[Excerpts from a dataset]
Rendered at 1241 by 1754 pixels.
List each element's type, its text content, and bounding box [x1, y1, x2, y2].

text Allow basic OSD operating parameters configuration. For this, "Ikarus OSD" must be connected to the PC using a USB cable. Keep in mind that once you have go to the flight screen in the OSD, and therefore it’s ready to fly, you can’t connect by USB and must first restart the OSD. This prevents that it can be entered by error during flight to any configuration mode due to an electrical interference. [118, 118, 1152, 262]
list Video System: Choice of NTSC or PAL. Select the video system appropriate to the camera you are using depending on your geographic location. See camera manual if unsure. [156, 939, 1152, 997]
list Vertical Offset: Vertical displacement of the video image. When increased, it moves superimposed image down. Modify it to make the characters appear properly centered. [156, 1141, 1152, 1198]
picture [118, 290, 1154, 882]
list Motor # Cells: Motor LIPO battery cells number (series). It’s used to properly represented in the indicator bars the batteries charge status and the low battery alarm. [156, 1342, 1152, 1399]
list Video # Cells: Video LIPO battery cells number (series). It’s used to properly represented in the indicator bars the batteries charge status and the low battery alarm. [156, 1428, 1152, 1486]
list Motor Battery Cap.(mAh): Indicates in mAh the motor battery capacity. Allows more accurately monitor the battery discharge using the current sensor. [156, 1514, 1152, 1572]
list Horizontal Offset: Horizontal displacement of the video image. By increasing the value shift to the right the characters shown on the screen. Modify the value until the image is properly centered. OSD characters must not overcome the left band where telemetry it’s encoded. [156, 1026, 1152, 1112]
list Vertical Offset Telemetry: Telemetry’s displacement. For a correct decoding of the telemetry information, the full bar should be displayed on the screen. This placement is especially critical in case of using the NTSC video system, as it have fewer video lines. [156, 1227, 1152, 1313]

• [Problem]:
Give again each line shown above, keeping every word as it is.

• [Your solution]:
Rendered at 1241 by 1754 pixels.
List each element's type, its text content, and bounding box [x1, y1, x2, y2].

text Allow basic OSD operating parameters configuration. For this, "Ikarus OSD" must be connected to the PC using a USB cable. Keep in mind that once you have go to the flight screen in the OSD, and therefore it’s ready to fly, you can’t connect by USB and must first restart the OSD. This prevents that it can be entered by error during flight to any configuration mode due to an electrical interference. [118, 118, 1152, 262]
list Video System: Choice of NTSC or PAL. Select the video system appropriate to the camera you are using depending on your geographic location. See camera manual if unsure. [156, 939, 1152, 997]
list Vertical Offset: Vertical displacement of the video image. When increased, it moves superimposed image down. Modify it to make the characters appear properly centered. [156, 1141, 1152, 1198]
picture [118, 290, 1154, 882]
list Motor # Cells: Motor LIPO battery cells number (series). It’s used to properly represented in the indicator bars the batteries charge status and the low battery alarm. [156, 1342, 1152, 1399]
list Video # Cells: Video LIPO battery cells number (series). It’s used to properly represented in the indicator bars the batteries charge status and the low battery alarm. [156, 1428, 1152, 1486]
list Motor Battery Cap.(mAh): Indicates in mAh the motor battery capacity. Allows more accurately monitor the battery discharge using the current sensor. [156, 1514, 1152, 1572]
list Horizontal Offset: Horizontal displacement of the video image. By increasing the value shift to the right the characters shown on the screen. Modify the value until the image is properly centered. OSD characters must not overcome the left band where telemetry it’s encoded. [156, 1026, 1152, 1112]
list Vertical Offset Telemetry: Telemetry’s displacement. For a correct decoding of the telemetry information, the full bar should be displayed on the screen. This placement is especially critical in case of using the NTSC video system, as it have fewer video lines. [156, 1227, 1152, 1313]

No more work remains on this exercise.